The following are objectives of the National Petroleum Regulatory Authority:

  • Clear enforcement mandate to protect the public interest;
  • Ensure the continuous supply of petroleum products;
  • Operationalise government strategic stock management;
  • Achieve efficiency and cost reduction through mandatory minimum stock balances by licensed petroleum operators;
  • Eliminate barriers for new entrants into the Sierra Leone market.
  • Discourage the emergence of a local cartel, monopolies and unfair competition.

The Sierra Leone petroleum industry will remain fully committed to ensuring fairness and the ongoing transformation for a reliable, affordable and supply of high quality petroleum products to the market through continued investment and strategic decisions to improve productivity and ensure economic stability. The PRA has pledged to continue providing support to the operators to ensure that they carry out their operations in conformity with standards of prudency and regulatory compliance.

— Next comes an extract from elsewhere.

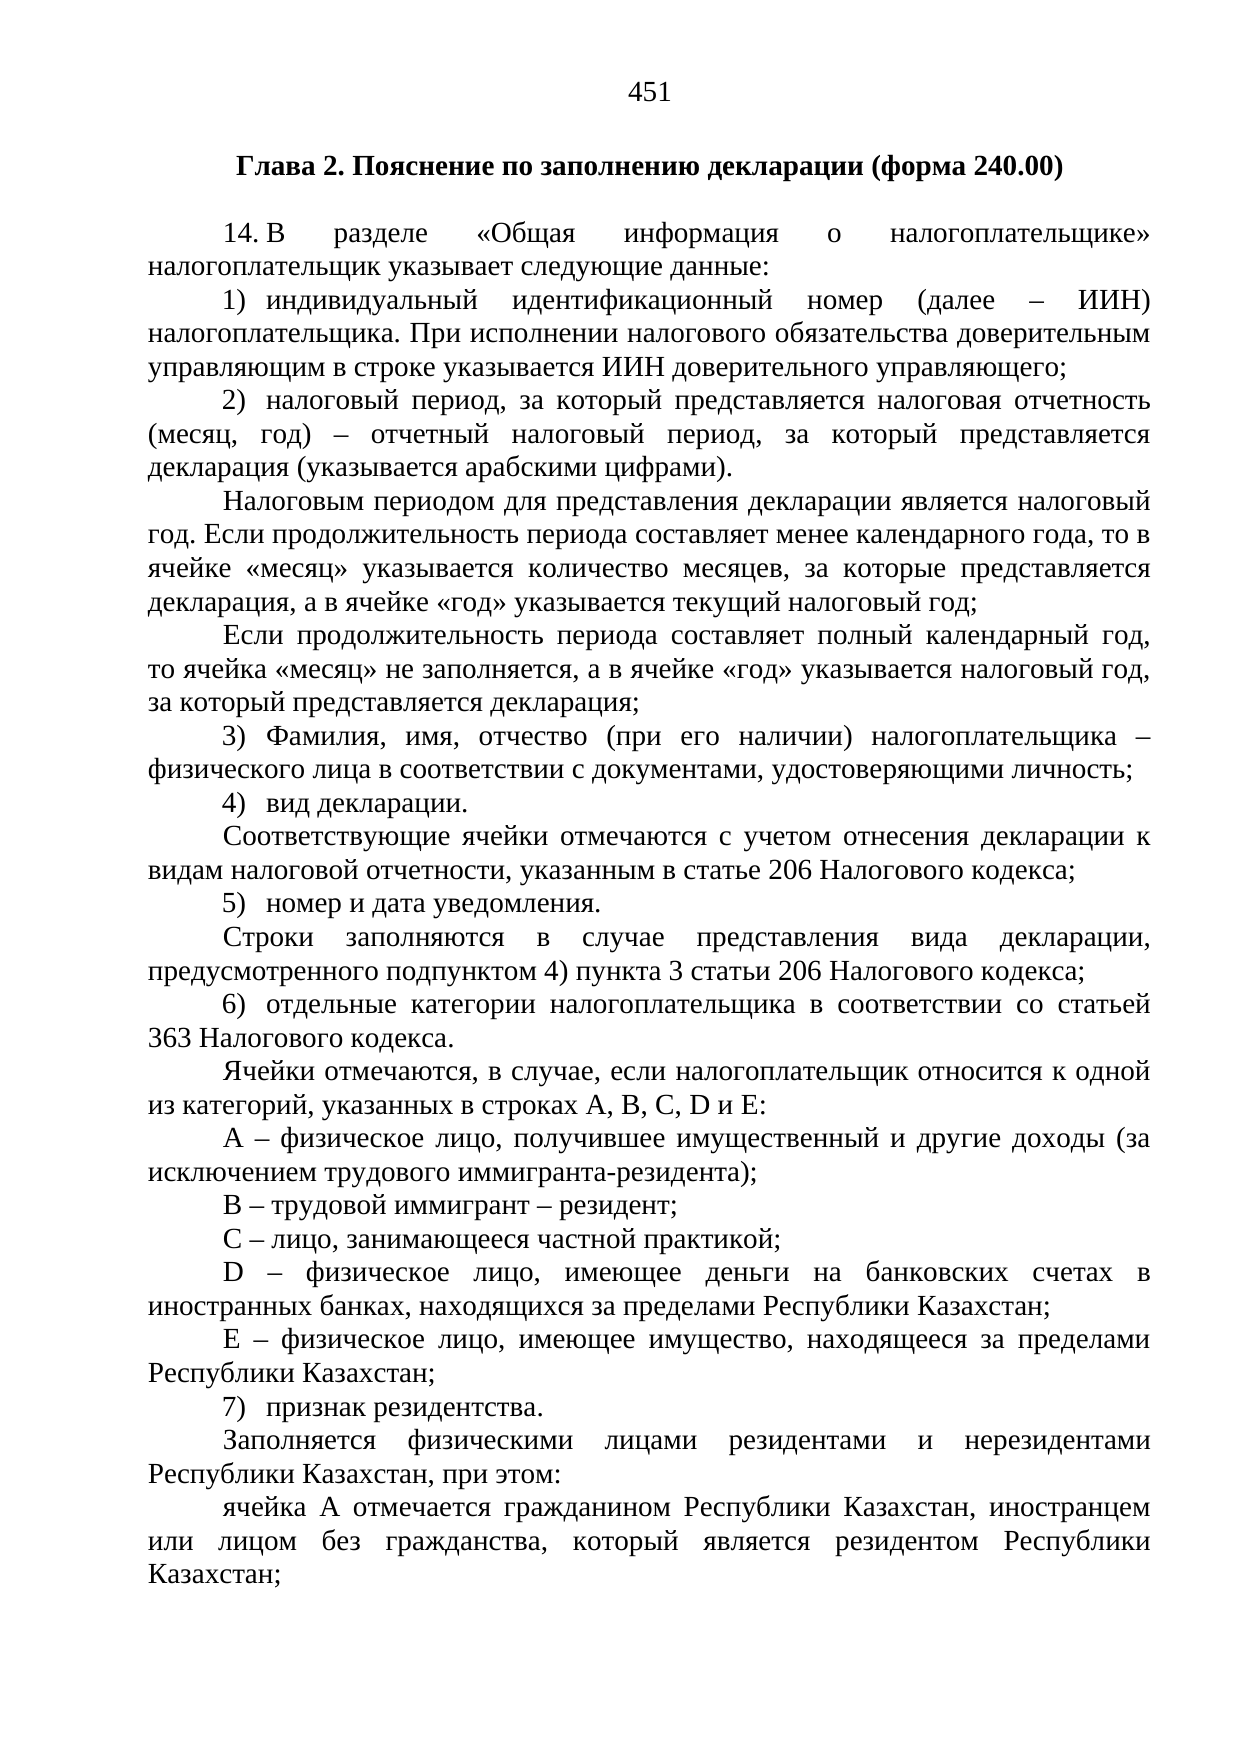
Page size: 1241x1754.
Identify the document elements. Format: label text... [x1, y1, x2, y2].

Clearly, Sierra Leone is ready for business, and will continue to be a low cost operating environment with government playing the key role of creating a level playing field for all players whilst ensuring that the domestic market is competitively viable while innovation would foster. No industry compares with the petroleum industry in terms of volatility, uncertainty, complexity and ambiguity. No industry faces the same combination of risks. But again, no industry offers to do such great things and for so many people as the petroleum industry. The PRA has promised to remain in strong partnership with reputable organisations such as the World Petroleum Council (WPC), African Refinery Association (ARA), S& P Global Platt International among others. The Agency’s ultimate goal is to transform Sierra Leone into a petroleum products hub for the Mano River Basin and further reach out to the ECOWAS market.